[Source document]

# binoculars recommendation



## buttyr (Jun 3, 2010)

My friend Eve and i might to go mountains climbing next week. We are all outdoor enthusiasts, but lack of the knowledge of outdoor products, just like how to get an ideal binocular for different people. I want to get more advice from here. Thanks!


----------



## Milkman (Jun 3, 2010)

I have a set of Leupold Cascade 8 X 42 that only weigh 24 ounces.  They are perfect for most general uses. 

Retail new about $350.


----------



## monkeytoys (Jun 4, 2010)

probably not the best help, but I would suggest buying a nice pair of brand name binoculars.  I bought some Steiner Safari binoculars 8x30 about 10 years ago from overstock.com.  the glass is super nice and clear.  my boss bought some cheapo chinese Barskas that are like 8-15x50.  the glass isn't clear at the higher powers.  I never could get both sides to focus for my eyes together (maybe they weren't in alignment either) but you'll just wind up not using a pair if they are cheap junk.  I don't think I spent more than $130 for those Steiner's so you don't have to spend a lot.  

I guess it also depends on your distances and how much magnification you need. 8x30's are smaller if size is a consideration.


----------



## operla (Jun 24, 2010)

My friend bought Eyeskey 8x42 binoculars last week, though this brand is unfamiliar, the quality is very good. Besides, its price is reasonable.


----------



## Jetjockey (Jun 24, 2010)

[/Source document]
[Available data]

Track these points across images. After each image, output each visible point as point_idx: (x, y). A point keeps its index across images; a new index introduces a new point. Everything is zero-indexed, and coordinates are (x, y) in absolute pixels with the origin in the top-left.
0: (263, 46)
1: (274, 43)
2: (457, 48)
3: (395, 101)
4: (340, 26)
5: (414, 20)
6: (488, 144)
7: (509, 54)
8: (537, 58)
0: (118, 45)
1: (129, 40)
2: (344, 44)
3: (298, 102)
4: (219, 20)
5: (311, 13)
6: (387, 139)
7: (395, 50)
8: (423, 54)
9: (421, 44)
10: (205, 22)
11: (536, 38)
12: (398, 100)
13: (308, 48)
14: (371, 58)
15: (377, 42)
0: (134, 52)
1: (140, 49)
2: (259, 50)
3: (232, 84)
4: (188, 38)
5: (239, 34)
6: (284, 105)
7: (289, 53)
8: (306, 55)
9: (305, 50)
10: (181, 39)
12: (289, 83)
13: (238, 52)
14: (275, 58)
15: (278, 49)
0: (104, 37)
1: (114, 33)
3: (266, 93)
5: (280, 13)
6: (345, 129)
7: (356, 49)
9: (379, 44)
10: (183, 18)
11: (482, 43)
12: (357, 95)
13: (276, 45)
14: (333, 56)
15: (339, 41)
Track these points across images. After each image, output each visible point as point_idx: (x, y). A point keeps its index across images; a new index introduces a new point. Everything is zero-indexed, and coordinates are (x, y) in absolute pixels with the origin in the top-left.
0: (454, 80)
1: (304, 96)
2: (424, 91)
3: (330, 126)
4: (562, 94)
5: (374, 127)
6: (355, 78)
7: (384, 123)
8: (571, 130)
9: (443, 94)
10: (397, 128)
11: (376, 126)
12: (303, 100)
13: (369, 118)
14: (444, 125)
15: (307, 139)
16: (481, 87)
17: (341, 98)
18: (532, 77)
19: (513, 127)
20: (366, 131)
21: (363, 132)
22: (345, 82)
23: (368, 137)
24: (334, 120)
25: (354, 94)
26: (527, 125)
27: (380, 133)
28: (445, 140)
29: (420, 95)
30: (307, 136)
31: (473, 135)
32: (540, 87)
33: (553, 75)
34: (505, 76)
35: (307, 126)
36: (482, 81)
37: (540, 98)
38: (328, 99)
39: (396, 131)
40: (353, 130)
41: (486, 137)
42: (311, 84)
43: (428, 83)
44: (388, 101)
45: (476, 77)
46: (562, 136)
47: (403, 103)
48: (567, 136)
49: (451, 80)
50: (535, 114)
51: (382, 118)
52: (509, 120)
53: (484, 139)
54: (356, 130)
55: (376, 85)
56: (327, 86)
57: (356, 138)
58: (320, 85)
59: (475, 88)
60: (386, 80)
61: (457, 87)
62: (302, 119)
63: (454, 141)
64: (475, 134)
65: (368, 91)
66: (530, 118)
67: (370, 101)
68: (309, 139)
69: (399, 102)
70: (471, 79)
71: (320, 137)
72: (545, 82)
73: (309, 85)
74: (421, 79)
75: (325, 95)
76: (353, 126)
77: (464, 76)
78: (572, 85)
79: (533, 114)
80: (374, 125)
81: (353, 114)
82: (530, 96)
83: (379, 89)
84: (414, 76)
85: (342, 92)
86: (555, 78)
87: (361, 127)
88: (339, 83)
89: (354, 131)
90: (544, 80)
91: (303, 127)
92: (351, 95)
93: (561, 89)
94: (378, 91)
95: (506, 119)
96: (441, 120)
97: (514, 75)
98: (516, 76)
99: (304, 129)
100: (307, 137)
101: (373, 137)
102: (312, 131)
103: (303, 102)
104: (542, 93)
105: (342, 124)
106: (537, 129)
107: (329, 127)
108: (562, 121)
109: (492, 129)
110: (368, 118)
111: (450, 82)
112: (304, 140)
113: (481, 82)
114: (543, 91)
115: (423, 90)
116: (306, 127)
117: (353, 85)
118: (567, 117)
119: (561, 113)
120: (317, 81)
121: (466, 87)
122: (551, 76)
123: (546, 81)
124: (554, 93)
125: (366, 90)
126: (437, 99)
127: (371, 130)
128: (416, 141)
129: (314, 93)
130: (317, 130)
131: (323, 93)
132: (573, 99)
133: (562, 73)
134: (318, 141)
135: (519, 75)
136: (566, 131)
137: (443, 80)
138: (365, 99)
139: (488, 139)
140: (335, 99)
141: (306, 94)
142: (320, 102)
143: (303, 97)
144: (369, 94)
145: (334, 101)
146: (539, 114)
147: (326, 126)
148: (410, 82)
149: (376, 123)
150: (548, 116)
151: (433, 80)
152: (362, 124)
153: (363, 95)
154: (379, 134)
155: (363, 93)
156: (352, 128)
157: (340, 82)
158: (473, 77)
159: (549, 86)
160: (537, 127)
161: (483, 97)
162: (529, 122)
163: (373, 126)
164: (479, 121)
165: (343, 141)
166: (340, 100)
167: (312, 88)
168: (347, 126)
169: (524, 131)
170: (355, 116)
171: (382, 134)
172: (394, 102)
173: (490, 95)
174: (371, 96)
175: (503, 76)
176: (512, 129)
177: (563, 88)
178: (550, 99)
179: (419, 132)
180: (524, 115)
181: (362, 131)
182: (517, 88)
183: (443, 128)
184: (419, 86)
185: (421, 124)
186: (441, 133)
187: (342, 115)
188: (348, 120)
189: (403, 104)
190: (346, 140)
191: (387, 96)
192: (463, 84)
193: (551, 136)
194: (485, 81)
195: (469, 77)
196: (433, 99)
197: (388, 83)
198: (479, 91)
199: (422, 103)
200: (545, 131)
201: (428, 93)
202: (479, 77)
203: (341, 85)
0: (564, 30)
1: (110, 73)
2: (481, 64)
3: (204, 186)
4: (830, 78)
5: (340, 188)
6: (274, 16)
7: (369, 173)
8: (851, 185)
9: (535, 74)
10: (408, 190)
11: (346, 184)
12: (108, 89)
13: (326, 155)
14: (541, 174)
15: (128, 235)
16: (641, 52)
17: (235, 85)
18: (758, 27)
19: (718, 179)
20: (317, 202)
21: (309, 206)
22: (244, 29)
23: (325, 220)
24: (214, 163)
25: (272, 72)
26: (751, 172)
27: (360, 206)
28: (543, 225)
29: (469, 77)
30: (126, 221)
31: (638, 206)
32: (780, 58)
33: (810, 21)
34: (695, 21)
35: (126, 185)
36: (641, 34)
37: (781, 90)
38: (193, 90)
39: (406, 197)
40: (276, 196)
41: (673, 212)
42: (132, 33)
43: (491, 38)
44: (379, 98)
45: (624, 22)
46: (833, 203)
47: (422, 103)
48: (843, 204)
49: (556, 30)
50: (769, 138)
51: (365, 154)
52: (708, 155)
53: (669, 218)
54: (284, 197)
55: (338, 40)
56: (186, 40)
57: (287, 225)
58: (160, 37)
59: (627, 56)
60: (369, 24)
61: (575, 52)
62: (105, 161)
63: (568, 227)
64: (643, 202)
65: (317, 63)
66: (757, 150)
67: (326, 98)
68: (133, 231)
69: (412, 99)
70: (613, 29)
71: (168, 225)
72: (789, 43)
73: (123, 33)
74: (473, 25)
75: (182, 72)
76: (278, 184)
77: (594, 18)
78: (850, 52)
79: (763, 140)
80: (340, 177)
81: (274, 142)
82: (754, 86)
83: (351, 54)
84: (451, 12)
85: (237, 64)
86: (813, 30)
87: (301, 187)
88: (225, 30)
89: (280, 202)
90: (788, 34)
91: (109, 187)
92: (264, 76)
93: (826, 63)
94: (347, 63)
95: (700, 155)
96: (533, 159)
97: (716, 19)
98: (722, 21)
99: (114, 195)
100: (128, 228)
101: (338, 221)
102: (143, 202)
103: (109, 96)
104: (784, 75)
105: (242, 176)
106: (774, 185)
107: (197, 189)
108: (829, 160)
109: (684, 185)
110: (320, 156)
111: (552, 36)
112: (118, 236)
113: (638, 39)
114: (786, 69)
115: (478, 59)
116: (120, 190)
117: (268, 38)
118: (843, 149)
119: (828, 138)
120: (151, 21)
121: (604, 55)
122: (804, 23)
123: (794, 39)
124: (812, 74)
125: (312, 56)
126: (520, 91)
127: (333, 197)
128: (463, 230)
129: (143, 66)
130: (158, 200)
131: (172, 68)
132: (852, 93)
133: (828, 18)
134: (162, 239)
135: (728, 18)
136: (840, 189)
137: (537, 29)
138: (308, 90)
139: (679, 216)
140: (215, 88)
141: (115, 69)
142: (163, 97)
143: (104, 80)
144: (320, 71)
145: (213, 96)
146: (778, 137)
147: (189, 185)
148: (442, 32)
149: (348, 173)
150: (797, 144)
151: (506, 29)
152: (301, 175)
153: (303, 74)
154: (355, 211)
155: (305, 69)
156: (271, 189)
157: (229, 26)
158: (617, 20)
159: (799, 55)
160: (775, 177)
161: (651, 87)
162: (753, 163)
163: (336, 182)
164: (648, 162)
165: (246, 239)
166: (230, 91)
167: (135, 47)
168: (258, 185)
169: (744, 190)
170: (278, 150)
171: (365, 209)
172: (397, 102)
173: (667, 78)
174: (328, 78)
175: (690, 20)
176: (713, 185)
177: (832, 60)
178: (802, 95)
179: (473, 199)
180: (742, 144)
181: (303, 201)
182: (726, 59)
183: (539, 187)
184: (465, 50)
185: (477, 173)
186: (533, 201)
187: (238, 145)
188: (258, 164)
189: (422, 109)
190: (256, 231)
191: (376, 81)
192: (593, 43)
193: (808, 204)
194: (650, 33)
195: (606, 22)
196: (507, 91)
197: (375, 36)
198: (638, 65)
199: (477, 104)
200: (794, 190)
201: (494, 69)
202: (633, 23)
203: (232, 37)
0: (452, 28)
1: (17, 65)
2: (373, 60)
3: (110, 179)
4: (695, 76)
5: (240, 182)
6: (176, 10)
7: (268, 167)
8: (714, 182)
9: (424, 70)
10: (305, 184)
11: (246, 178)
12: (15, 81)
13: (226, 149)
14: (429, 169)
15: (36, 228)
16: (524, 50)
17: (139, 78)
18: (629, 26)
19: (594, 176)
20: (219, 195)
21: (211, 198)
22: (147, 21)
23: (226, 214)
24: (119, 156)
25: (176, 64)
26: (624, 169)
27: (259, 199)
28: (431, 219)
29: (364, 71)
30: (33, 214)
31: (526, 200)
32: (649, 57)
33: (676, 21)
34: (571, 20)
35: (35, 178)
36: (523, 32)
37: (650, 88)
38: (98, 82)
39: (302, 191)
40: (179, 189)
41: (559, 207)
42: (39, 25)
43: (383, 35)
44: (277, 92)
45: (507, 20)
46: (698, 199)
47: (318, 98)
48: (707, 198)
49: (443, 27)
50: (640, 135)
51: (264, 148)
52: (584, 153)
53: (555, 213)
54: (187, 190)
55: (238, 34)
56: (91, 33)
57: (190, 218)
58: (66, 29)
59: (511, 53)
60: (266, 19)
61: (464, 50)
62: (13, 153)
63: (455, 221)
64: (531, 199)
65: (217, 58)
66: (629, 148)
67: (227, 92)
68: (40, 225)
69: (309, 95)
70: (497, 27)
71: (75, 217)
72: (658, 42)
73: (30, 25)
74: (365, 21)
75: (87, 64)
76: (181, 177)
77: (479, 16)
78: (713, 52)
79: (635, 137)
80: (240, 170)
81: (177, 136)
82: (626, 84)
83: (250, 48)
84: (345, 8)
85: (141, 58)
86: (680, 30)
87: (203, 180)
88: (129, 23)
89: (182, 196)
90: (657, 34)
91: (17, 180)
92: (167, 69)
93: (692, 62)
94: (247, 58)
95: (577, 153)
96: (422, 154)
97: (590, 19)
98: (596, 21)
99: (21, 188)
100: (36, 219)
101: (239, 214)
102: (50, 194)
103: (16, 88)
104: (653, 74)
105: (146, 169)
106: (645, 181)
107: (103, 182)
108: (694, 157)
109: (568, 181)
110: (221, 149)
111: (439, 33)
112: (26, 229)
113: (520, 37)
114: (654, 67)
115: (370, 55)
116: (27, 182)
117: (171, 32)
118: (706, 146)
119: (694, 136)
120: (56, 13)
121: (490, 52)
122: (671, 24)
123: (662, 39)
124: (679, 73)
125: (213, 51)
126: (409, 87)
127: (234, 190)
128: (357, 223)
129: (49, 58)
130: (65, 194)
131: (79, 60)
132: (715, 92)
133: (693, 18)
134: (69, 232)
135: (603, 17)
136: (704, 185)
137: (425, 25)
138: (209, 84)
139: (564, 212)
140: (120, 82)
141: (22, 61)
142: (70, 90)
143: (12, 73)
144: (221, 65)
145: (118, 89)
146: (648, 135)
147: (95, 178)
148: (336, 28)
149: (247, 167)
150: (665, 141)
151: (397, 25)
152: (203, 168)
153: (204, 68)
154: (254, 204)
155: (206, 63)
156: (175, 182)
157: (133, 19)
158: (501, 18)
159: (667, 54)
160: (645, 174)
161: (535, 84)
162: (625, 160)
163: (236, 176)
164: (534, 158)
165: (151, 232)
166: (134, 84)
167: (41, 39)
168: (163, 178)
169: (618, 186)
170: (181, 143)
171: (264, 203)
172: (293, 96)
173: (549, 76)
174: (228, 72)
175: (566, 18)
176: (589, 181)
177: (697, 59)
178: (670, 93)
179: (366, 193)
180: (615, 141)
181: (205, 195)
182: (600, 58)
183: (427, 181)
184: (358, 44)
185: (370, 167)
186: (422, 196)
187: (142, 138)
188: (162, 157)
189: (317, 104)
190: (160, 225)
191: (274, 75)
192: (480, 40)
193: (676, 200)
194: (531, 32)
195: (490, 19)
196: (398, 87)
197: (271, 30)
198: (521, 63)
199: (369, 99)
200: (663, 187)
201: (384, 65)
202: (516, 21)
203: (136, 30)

[/Available data]

__Tasks__
**a)** Reproduce the binoculars thread, beginning at the words "My friend bought" and stopping after "Jetjockey (Jun 24, 2010)", with "Eyeskey" swapped for "Nikon".
**b)** State whether each statement agrees with the binoculars thread, answering yes or no and quoting the deciding words: (i) Milkman's Leupold Cascade 8 X 42 binoculars weigh 24 ounces; (ii) monkeytoys spent more than $130 on the Steiner binoculars; (iii) operla describes the price of the Eyeskey binoculars as high.
Rely on the binoculars thread alone when responding.

__Solutions to the tasks__
**a)**
My friend bought Nikon 8x42 binoculars last week, though this brand is unfamiliar, the quality is very good. Besides, its price is reasonable.


----------



## Jetjockey (Jun 24, 2010)

**b)**
(i) Yes: "I have a set of Leupold Cascade 8 X 42 that only weigh 24 ounces."
(ii) No: "I don't think I spent more than $130 for those Steiner's"
(iii) No: "Besides, its price is reasonable."